I’m like a lot of older people, I still love to hold a hardbound book in my hands and read about interesting people and places. I also adore gardening books. I was hooked the first time I saw an edition of Tasha Tudor’s gardens. Looking at her gorgeous garden made me almost drool. The photos are spread across two pages and they are breathtaking. I also love looking through Martha Stewart’s first garden book. What she did with her homestead is truly amazing. Of course, I’m sure she had lots of help. Unlike Tasha, who was still milking her own goats and making her own bread and manure tea when her book was published.

Pioneer Women

True pioneer women books are one of my passions. I can read about all that those rugged women went through and not have to run to the outhouse when I need a bathroom break. My favorite is called Pioneer Women by Joanna L Stratton. After Ms. Stratton’s great-grandmother passed away she went through her attic and found hundreds of letters written by pioneer women across the Midwest.

Lilla Day Monroe was a lawyer and a publisher who had planned to use the letters for a book. Instead it was her great-granddaughter who took up the work while attending Harvard College. This book can take you to the prairie and you will know what it’s like to live in a house made of sod. They had to hang a sheet on the ceiling above their tables so they could eat without a dusting of dirt. The only heat they had came from buffalo chips. That book makes me think about my own grannies who were also pioneers in Indian Territory. One can only imagine what their early lives were like.

Silent Friends

My granny was right. Books are silent friends and those friends can take you on adventures you could never imagine. I think summer is the perfect time, or winter or even fall to nestle down with a really good book and take a vacation you could never afford. What about spring? Oh, I still live in the country and spring is way too busy for a book!
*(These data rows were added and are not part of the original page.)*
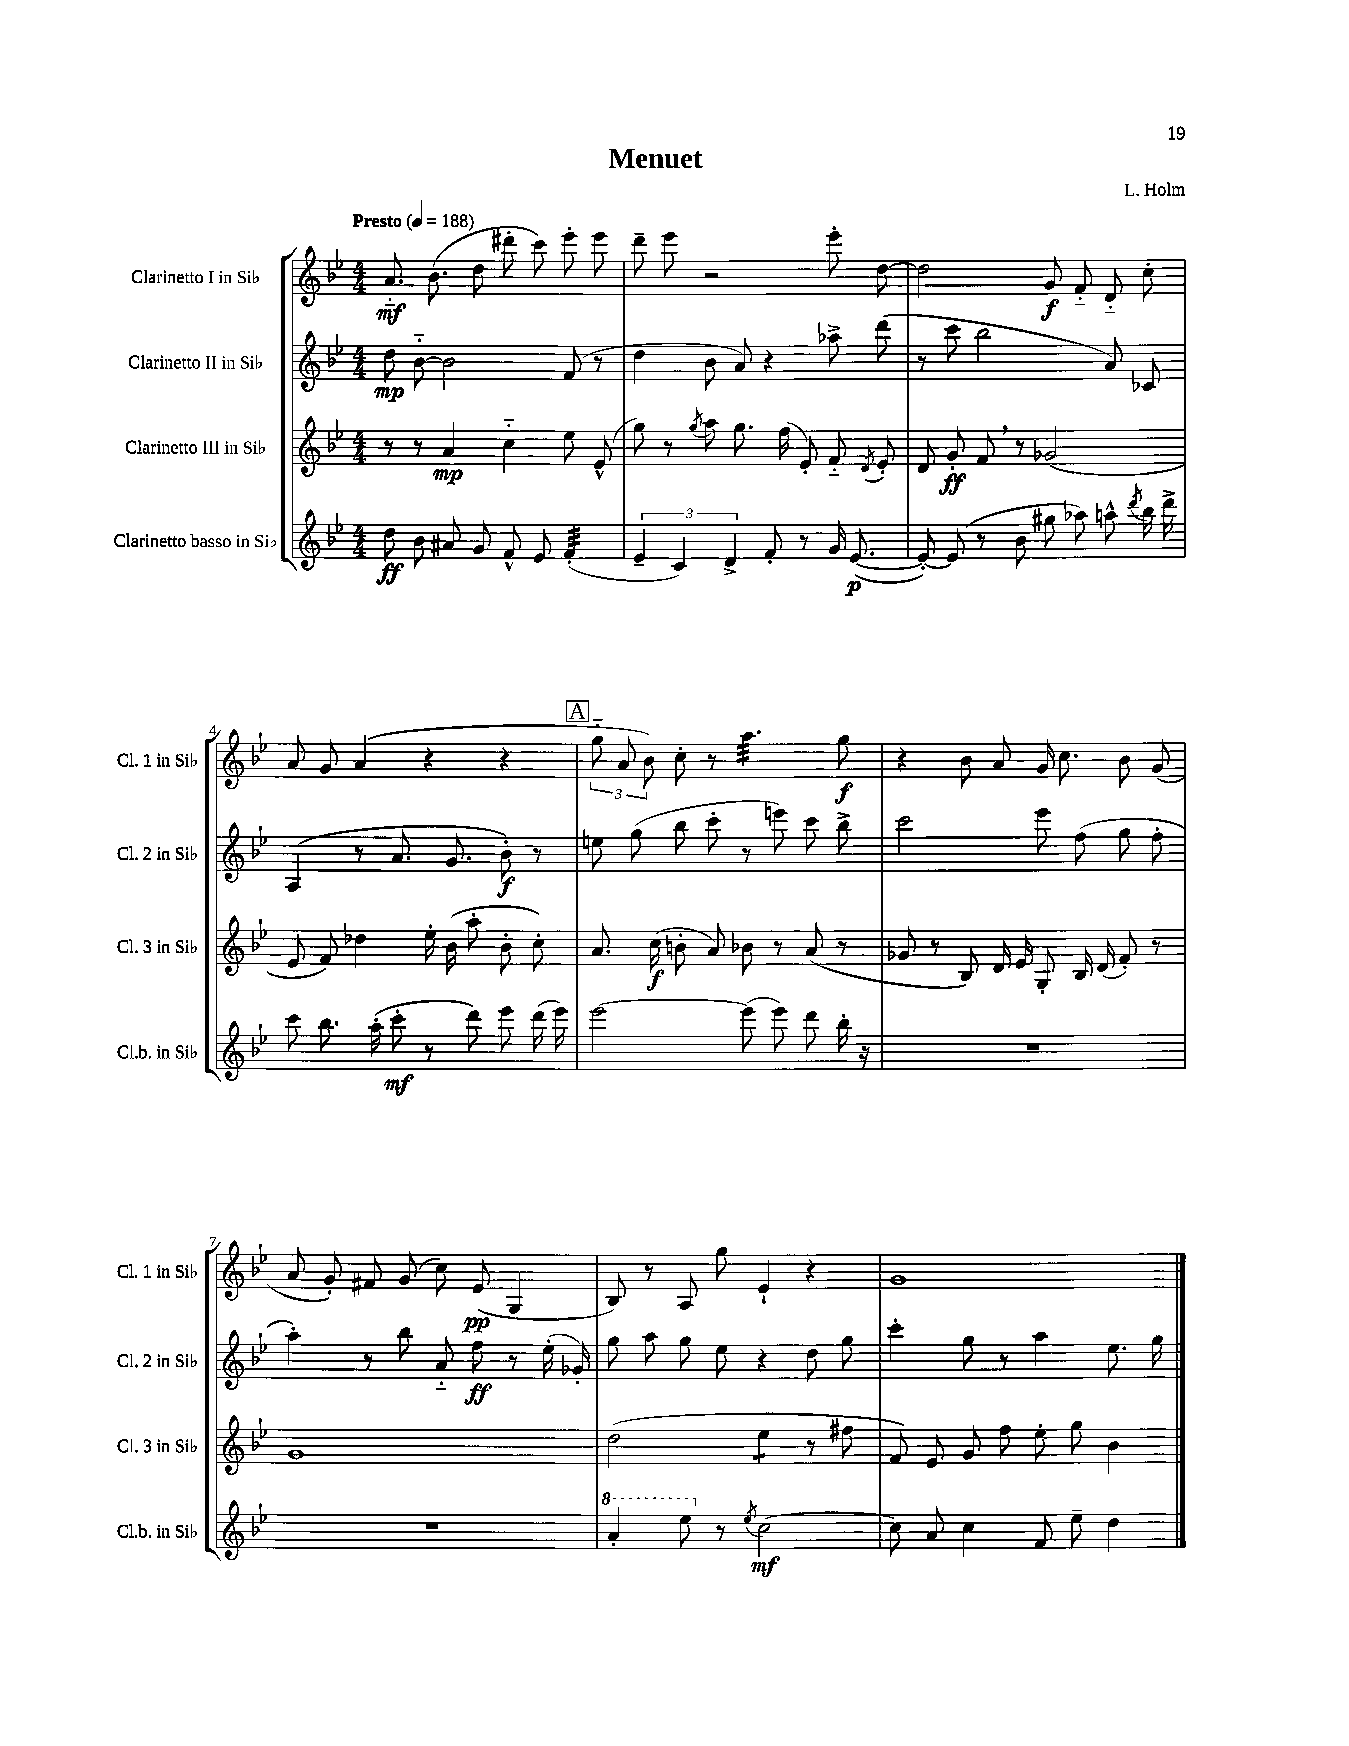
\header { title = "Menuet" composer = "L. Holm" }
<<
\new StaffGroup <<
\new Staff = "s0" \with { instrumentName = "Clarinetto I in Sib" shortInstrumentName = "Cl. 1 in Sib" } {
    \clef treble \key bes \major \numericTimeSignature \time 4/4 \tempo "Presto" 4 = 188
    \autoBeamOff a'8.-_\mf bes'8.( d''8 dis'''8-. c'''8) ees'''8-. ees'''8 |
    d'''8-- ees'''8 r2 ees'''8-. d''8~ |
    d''2 g'8\f f'8-_ d'8-_ c''8-. |
    a'8 g'8 a'4( r4 r4 |
    \mark \markup { \box "A" } \tuplet 3/2 { g''8-_ a'8 bes'8) } c''8-. r8 a''4.:32 g''8\f |
    r4 bes'8 a'8 g'16 c''8. bes'8 g'8( |
    a'8 g'8-.) fis'8 g'8( c''8) ees'8\pp( g4 |
    bes8) r8 a8 g''8 ees'4-! r4 |
    g'1 \bar "|." |
}
\new Staff = "s1" \with { instrumentName = "Clarinetto II in Sib" shortInstrumentName = "Cl. 2 in Sib" } {
    \clef treble \key bes \major \numericTimeSignature \time 4/4
    \autoBeamOff d''8\mp bes'8~-_ bes'2 f'8( r8 |
    d''4 bes'8 a'8) r4 aes''8-> d'''8( |
    r8 c'''8 bes''2 a'8) ces'8 |
    a4( r8 a'8. g'8. bes'8-.\f) r8 |
    \mark \markup { \box "A" } e''8 g''8( bes''8 c'''8-. r8 e'''8) c'''8 bes''8-> |
    c'''2 ees'''8 f''8( g''8 f''8-. |
    a''4-.) r8 bes''8 a'8-_ f''8\ff r8 ees''16-.( ges'16-.) |
    g''8 a''8 g''8 ees''8 r4 d''8 g''8 |
    c'''4-. g''8 r8 a''4 ees''8. g''16 \bar "|." |
}
\new Staff = "s2" \with { instrumentName = "Clarinetto III in Sib" shortInstrumentName = "Cl. 3 in Sib" } {
    \clef treble \key bes \major \numericTimeSignature \time 4/4
    \autoBeamOff r8 r8 a'4\mp c''4-_ ees''8 ees'8-^( |
    g''8) r8 \acciaccatura { g''8 } a''8 g''8. f''16( ees'8-.) f'8-_ \acciaccatura { d'8 } ees'8-. |
    d'8 g'8-.\ff f'8 \breathe r8 ges'2( |
    ees'8 f'8) des''4 ees''16-. bes'16( a''8-. bes'8-. c''8-.) |
    \mark \markup { \box "A" } a'8. c''16\f( b'8-. a'8) bes'8 r8 a'8( r8 |
    ges'8 r8 bes8) d'16 ees'16 g8-. bes16 d'16( f'8-.) r8 |
    g'1 |
    d''2( ees''4:8 r8 fis''8 |
    f'8) ees'8 g'8 f''8 ees''8-. g''8 bes'4 \bar "|." |
}
\new Staff = "s3" \with { instrumentName = "Clarinetto basso in Sib" shortInstrumentName = "Cl.b. in Sib" } {
    \clef treble \key bes \major \numericTimeSignature \time 4/4
    \autoBeamOff d''8\ff bes'8 ais'8 g'8 f'8-^ ees'8 f'4:32-.( |
    \tuplet 3/2 { ees'4-- c'4) d'4-> } f'8-. r8 g'16 ees'8.~\p( |
    ees'8~-.) ees'8( r8 bes'8 gis''8 aes''8) a''8-^ \acciaccatura { d'''8 } bes''16 d'''16-> |
    c'''8 bes''8. a''16-.( c'''8-.\mf r8 d'''8) ees'''8 d'''16( ees'''16) |
    \mark \markup { \box "A" } ees'''2~ ees'''8( ees'''8) d'''8 bes''16-. r16 |
    R1 |
    R1 |
    \ottava #1 a''4-. ees'''8 \ottava #0 r8 \acciaccatura { ees''8 } c''2~\mf |
    c''8 a'8 c''4 f'8 ees''8-- d''4 \bar "|." |
}
>>
>>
I have book shelves in nearly every room in my house. The one in the kitchen is for my cookbooks, like Pioneer Woman Cooks and Betty Crocker. I have two in the den, two in my office and two floor to ceiling bookcases my daddy built me in my bedroom. I also have one in the living room with books that appeal to my grandkids. There are books on garden birds, one on how to draw, another on dinosaurs — well you get the picture. I’d much rather have them read or at least look at the pictures in books than watch television or play on a gadget.

You’d be surprised how your older love one will enjoy a big coffee table book with gorgeous pictures. Everyone loves to see pretty photos of faraway and not-so-faraway places. Books can connect people in a unique way. The love of books knits us together forever. I’m so glad my mama spent hours reading to me when I was little and my granny encouraged me to read. It’s brought me so much pleasure. Now where did I put my copy of A Walk in the Woods? I love that book!